## start Exercise data
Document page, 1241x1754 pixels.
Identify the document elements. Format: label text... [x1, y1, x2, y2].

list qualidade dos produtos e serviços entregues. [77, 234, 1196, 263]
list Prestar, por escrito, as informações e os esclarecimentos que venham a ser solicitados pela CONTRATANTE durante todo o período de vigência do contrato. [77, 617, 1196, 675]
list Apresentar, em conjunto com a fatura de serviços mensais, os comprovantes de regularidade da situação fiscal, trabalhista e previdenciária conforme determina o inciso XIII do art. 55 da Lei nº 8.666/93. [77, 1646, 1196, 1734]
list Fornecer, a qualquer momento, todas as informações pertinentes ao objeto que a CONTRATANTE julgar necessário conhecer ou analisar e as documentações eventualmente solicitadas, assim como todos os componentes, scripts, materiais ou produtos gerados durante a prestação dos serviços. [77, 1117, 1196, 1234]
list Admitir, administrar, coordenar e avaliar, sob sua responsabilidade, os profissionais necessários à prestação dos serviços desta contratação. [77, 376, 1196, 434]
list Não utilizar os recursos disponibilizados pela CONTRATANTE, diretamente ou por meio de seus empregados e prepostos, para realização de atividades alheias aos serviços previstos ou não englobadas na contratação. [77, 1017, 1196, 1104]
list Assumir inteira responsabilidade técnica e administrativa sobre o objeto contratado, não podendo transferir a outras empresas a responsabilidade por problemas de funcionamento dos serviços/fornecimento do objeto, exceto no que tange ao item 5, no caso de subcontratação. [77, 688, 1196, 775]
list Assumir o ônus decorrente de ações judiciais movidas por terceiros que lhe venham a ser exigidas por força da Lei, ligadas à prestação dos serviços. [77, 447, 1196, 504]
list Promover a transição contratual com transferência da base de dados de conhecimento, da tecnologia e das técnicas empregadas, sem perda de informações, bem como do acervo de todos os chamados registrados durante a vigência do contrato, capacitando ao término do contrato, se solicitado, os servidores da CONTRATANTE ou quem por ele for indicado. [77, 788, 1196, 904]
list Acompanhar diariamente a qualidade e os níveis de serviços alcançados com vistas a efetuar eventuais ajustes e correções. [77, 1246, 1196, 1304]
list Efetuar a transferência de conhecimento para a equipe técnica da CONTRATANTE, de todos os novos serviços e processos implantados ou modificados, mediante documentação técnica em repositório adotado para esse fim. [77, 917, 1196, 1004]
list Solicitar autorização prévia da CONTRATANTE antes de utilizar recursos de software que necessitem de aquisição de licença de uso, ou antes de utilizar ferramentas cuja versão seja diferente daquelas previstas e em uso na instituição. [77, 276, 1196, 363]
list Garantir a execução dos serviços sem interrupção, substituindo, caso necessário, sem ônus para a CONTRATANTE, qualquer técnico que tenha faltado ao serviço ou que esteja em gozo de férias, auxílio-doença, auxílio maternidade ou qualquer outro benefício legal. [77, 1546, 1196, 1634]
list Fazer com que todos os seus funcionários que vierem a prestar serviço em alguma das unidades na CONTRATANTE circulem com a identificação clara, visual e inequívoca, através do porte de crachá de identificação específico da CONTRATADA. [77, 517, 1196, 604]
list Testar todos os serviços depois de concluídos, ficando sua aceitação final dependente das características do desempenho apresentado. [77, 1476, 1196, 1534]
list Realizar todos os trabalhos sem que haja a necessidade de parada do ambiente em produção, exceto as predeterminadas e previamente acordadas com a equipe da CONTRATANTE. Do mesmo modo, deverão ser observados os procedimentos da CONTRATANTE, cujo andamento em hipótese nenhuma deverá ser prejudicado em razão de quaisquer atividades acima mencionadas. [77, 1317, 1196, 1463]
## end Exercise data
• **Given request**
Could you reproduce every one of the lines above word for word?

• **Reply to the task**
Document page, 1241x1754 pixels.
Identify the document elements. Format: label text... [x1, y1, x2, y2].

list qualidade dos produtos e serviços entregues. [77, 234, 1196, 263]
list Prestar, por escrito, as informações e os esclarecimentos que venham a ser solicitados pela CONTRATANTE durante todo o período de vigência do contrato. [77, 617, 1196, 675]
list Apresentar, em conjunto com a fatura de serviços mensais, os comprovantes de regularidade da situação fiscal, trabalhista e previdenciária conforme determina o inciso XIII do art. 55 da Lei nº 8.666/93. [77, 1646, 1196, 1734]
list Fornecer, a qualquer momento, todas as informações pertinentes ao objeto que a CONTRATANTE julgar necessário conhecer ou analisar e as documentações eventualmente solicitadas, assim como todos os componentes, scripts, materiais ou produtos gerados durante a prestação dos serviços. [77, 1117, 1196, 1234]
list Admitir, administrar, coordenar e avaliar, sob sua responsabilidade, os profissionais necessários à prestação dos serviços desta contratação. [77, 376, 1196, 434]
list Não utilizar os recursos disponibilizados pela CONTRATANTE, diretamente ou por meio de seus empregados e prepostos, para realização de atividades alheias aos serviços previstos ou não englobadas na contratação. [77, 1017, 1196, 1104]
list Assumir inteira responsabilidade técnica e administrativa sobre o objeto contratado, não podendo transferir a outras empresas a responsabilidade por problemas de funcionamento dos serviços/fornecimento do objeto, exceto no que tange ao item 5, no caso de subcontratação. [77, 688, 1196, 775]
list Assumir o ônus decorrente de ações judiciais movidas por terceiros que lhe venham a ser exigidas por força da Lei, ligadas à prestação dos serviços. [77, 447, 1196, 504]
list Promover a transição contratual com transferência da base de dados de conhecimento, da tecnologia e das técnicas empregadas, sem perda de informações, bem como do acervo de todos os chamados registrados durante a vigência do contrato, capacitando ao término do contrato, se solicitado, os servidores da CONTRATANTE ou quem por ele for indicado. [77, 788, 1196, 904]
list Acompanhar diariamente a qualidade e os níveis de serviços alcançados com vistas a efetuar eventuais ajustes e correções. [77, 1246, 1196, 1304]
list Efetuar a transferência de conhecimento para a equipe técnica da CONTRATANTE, de todos os novos serviços e processos implantados ou modificados, mediante documentação técnica em repositório adotado para esse fim. [77, 917, 1196, 1004]
list Solicitar autorização prévia da CONTRATANTE antes de utilizar recursos de software que necessitem de aquisição de licença de uso, ou antes de utilizar ferramentas cuja versão seja diferente daquelas previstas e em uso na instituição. [77, 276, 1196, 363]
list Garantir a execução dos serviços sem interrupção, substituindo, caso necessário, sem ônus para a CONTRATANTE, qualquer técnico que tenha faltado ao serviço ou que esteja em gozo de férias, auxílio-doença, auxílio maternidade ou qualquer outro benefício legal. [77, 1546, 1196, 1634]
list Fazer com que todos os seus funcionários que vierem a prestar serviço em alguma das unidades na CONTRATANTE circulem com a identificação clara, visual e inequívoca, através do porte de crachá de identificação específico da CONTRATADA. [77, 517, 1196, 604]
list Testar todos os serviços depois de concluídos, ficando sua aceitação final dependente das características do desempenho apresentado. [77, 1476, 1196, 1534]
list Realizar todos os trabalhos sem que haja a necessidade de parada do ambiente em produção, exceto as predeterminadas e previamente acordadas com a equipe da CONTRATANTE. Do mesmo modo, deverão ser observados os procedimentos da CONTRATANTE, cujo andamento em hipótese nenhuma deverá ser prejudicado em razão de quaisquer atividades acima mencionadas. [77, 1317, 1196, 1463]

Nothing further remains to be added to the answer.